Work to be completed: Find every line in the rows below that contains the word "cidade" with the same capitalization, and copy each of those lines.

(Stored data entries)
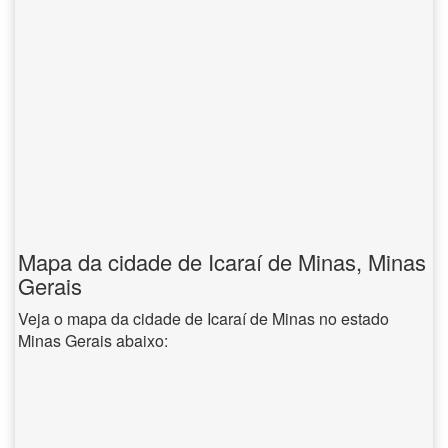
Mapa da cidade de Icaraí de Minas, Minas
Gerais
Veja o mapa da cidade de Icaraí de Minas no estado
Minas Gerais abaixo:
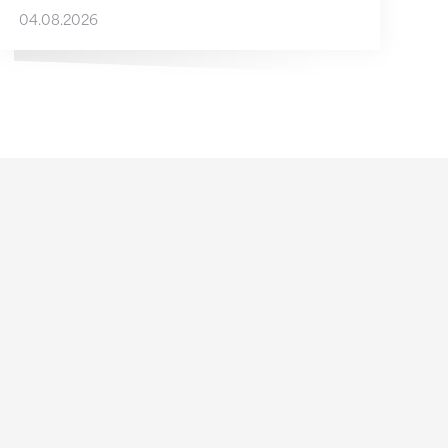
04.08.2026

Output of the task:
Mapa da cidade de Icaraí de Minas, Minas
Veja o mapa da cidade de Icaraí de Minas no estado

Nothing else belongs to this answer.